Nah, menarik konsep globalisme dengan usaha AS menyuplai peralatan tempur kepada Indonesia, mau tak mau menyibakkan sebuah pertanyaan seputar kegunaan peralatan mereka. Apakah dampak globalisasi seperti itu dibutuhkan oleh rakyat? Lalu bagaimana pula globalisasi awalnya berkembang?
Bermula pada Gold, Glory, dan Gospel
Globalisasi sebetulnya sudah menjejakkan kakinya sejak dulu kala. Dalam versi singkat, globalisasi banyak dibahas sebagai cara negara-negara Barat atau negara dari daratan Eropa mengekspansi dan menanamkan hegemoni (pengaruh) ke negara-negara dunia ketiga. Ekspansi ini, awalnya berusaha mencari rempah-rempah, serta menyebarkan misi utama bertajuk Gold, Glory, dan Gospel, atau yang berarti emas, kejayaan, dan pengaruh agama.
Di awal abad ke-20, ekspansi atau yang kerap disebut pula dengan westernisasi, istilah globalisasi mulai digunakan. Sementara di abad sebelumnya, istilah yang kerap digunakan bagi sebagian peneliti dan sejarah adalah imperialisme dan kolonialisme. Salah satu pihak yang menganggap globalisasi adalah bentuk evolusi dari imperialisme-kolonialisme adalah Michel Hartd dan Antonio Negri.
Walau oleh keduanya dianggap sebagai evolusi atau turunan lanjutan dari imperialisme-kolonialisme, globalisasi tentu saja tak bekerja vulgar dengan mengeksploitasi dan menghisap sumber negara yang dituju oleh Eropa. Bila saat ini penekanan simbiosis mutualisme bekerja dalam globalisasi, di abad 19 dan awal 20, sistem tersebut bekerja seperti parasit. Contoh yang paling bisa diberikan adalah bagaimana VOC Belanda berdiri sebagai perusahaan multinasional pertama di daratan Nusantara. Alih-alih menawarkan keuntungan antara kedua belah pihak, saat itu VOC berdiri menguras harta Nusantara.
Secara lebih lanjut, dalam laporan yang dihimpun oleh Visual Capitalist, keuntungan yang didapatkan VOC saat berada di Nusantara bahkan mengalahkan profit dari 20 perusahaan multinasional besar saat ini, seperti Apple, Microsoft, Amazon, Alibaba, dan lain-lain, yakni sebesar 7,9 triliun dollar AS. Tak mengherankan bila saat itu, VOC menjadi perusahaan dengan profit tertinggi di dunia karena dijalankan dari sistem imperialisme-kolonialisme.

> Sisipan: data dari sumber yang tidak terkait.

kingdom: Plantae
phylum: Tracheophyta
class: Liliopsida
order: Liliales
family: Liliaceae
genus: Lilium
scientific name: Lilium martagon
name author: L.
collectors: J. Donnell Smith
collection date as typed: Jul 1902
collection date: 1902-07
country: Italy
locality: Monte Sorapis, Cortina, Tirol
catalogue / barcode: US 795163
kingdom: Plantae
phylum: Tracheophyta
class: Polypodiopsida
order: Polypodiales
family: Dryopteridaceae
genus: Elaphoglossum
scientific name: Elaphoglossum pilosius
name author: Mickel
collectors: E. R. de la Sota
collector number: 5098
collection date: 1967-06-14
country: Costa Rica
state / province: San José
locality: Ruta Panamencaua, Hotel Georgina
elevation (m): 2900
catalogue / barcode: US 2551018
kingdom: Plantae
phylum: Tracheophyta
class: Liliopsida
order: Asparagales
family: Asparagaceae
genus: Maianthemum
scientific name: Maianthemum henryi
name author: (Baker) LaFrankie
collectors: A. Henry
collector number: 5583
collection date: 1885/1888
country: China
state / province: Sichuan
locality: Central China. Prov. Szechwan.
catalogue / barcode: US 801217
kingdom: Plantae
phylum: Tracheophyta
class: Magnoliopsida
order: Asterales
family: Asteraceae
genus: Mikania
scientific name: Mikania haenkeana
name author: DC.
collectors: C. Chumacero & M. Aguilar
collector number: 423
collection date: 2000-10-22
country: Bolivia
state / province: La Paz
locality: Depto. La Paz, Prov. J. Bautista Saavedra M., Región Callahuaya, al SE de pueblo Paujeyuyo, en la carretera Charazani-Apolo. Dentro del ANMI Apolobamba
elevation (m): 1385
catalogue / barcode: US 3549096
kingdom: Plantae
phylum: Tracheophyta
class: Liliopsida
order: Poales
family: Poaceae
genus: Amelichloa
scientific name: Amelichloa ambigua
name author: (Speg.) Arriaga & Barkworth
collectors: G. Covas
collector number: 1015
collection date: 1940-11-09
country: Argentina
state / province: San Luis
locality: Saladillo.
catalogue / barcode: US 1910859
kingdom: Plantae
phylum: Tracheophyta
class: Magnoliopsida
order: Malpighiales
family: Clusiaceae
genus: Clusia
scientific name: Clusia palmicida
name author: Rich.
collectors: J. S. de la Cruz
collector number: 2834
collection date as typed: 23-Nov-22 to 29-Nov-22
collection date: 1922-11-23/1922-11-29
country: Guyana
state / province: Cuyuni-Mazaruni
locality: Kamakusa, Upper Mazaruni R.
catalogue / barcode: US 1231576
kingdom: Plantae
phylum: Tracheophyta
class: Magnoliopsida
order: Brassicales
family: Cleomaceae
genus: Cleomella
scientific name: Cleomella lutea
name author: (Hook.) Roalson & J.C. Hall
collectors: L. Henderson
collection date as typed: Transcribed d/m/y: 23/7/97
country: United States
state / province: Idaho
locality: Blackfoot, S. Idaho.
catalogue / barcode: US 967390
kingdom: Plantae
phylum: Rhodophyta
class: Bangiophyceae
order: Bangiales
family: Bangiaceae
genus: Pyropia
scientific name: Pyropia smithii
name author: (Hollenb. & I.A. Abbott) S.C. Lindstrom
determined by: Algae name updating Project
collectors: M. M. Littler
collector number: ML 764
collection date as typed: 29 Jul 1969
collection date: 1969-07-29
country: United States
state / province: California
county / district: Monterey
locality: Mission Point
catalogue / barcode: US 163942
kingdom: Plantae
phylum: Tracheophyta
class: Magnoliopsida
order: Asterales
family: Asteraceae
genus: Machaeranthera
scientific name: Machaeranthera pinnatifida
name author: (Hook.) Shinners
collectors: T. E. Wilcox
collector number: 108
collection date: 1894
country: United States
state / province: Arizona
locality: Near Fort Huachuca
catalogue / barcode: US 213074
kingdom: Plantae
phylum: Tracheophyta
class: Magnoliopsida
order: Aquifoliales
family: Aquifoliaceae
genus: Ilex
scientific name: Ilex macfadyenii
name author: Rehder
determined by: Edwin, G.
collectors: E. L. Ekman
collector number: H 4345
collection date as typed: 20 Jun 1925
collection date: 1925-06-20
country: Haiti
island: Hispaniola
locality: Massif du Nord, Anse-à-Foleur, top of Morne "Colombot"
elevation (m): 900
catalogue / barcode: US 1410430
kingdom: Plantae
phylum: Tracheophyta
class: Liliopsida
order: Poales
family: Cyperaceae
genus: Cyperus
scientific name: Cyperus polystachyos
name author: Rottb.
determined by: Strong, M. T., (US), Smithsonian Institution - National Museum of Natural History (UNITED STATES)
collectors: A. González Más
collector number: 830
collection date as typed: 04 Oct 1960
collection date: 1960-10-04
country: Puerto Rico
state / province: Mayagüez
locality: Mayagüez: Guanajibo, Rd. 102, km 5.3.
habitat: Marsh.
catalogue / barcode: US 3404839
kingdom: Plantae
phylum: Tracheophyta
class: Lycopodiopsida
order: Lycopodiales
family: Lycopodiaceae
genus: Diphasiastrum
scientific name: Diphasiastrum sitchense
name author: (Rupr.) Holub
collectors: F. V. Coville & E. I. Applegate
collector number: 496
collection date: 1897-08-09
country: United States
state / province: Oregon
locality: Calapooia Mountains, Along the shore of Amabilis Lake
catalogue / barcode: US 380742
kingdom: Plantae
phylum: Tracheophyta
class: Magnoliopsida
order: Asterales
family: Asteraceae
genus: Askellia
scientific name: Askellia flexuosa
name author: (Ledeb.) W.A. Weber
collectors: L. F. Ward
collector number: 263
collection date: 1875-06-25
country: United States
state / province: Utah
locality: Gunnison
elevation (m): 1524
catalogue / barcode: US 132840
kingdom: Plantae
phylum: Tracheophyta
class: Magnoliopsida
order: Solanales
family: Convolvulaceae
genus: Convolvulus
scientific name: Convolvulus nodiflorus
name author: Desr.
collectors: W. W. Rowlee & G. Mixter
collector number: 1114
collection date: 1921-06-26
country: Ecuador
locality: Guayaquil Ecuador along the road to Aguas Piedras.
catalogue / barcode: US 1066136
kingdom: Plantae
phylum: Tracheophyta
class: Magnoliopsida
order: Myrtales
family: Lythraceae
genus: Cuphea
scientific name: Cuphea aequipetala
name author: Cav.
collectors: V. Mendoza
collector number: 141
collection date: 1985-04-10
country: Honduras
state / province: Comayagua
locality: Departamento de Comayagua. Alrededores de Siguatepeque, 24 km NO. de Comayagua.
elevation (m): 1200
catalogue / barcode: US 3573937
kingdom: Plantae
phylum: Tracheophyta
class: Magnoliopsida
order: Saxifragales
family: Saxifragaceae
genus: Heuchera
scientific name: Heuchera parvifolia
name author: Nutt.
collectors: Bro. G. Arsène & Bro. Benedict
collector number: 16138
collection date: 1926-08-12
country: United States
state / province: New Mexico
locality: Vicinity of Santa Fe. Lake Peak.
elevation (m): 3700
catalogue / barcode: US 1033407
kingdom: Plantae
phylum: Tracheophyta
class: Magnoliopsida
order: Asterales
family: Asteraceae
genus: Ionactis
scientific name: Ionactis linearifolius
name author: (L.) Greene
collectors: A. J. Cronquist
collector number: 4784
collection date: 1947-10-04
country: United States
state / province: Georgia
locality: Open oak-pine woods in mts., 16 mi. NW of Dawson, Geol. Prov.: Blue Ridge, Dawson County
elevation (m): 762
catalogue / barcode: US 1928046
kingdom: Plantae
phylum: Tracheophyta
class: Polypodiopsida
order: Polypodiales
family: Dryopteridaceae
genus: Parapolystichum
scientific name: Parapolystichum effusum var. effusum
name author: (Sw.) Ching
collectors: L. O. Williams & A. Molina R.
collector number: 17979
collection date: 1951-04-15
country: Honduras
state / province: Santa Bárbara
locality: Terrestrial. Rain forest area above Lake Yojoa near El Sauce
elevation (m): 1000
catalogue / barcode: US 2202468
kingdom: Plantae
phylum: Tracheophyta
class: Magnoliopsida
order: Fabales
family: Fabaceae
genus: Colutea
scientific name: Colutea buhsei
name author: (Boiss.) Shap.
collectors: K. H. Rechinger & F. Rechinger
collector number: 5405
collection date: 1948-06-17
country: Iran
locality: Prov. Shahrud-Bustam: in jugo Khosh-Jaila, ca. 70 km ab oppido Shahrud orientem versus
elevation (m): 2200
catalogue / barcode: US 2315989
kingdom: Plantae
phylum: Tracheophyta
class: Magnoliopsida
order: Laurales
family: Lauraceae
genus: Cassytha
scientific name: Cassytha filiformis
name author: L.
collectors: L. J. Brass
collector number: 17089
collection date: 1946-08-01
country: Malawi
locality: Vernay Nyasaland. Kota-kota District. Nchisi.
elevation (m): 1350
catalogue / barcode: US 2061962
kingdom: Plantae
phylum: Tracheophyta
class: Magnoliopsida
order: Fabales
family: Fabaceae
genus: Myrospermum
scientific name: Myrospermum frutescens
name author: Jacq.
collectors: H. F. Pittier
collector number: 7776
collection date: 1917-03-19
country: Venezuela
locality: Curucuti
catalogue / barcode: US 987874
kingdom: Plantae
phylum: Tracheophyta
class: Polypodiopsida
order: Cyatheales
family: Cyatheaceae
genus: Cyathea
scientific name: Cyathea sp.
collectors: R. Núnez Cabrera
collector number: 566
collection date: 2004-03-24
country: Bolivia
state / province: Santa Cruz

Beranjak ke masa pos-modern, atau tepatnya di tahun 1990-an, Milton Friedman ‘menghaluskan’ pandangan ekonomi tersebut dengan istilah neo-klasik dan neolliberalisme. Posisi Friedman manjadi penting sebab teori ekonomi yang diberikannya saat itu mampu menjadi penanding dari sistem ekonomi proteksionis yang dijalankan oleh Uni Soviet dan Tiongkok. Pengaruhnya ini dikuatkan melalui Chicago School of Economics dan diteruskan salah satunya oleh Jeffrey Sachs, ekonom asal AS.
Agenda utama yang ditinggalkan oleh Friedman, pada akhirnya adalah menundukkan legitimasi politik absolut melalui demokrasi dan pasar bebas (strategi moneter). Nah, pasar bebas (laissez faire) inilah yang sebetulnya menjadi kata yang tak terpisahkan dari globalisasi itu sendiri. Dibandingkan dengan istilah imperialisme-kolonialisme, pengertian pasar bebas dan neoliberalisasi lebih dekat dengan globalisasi.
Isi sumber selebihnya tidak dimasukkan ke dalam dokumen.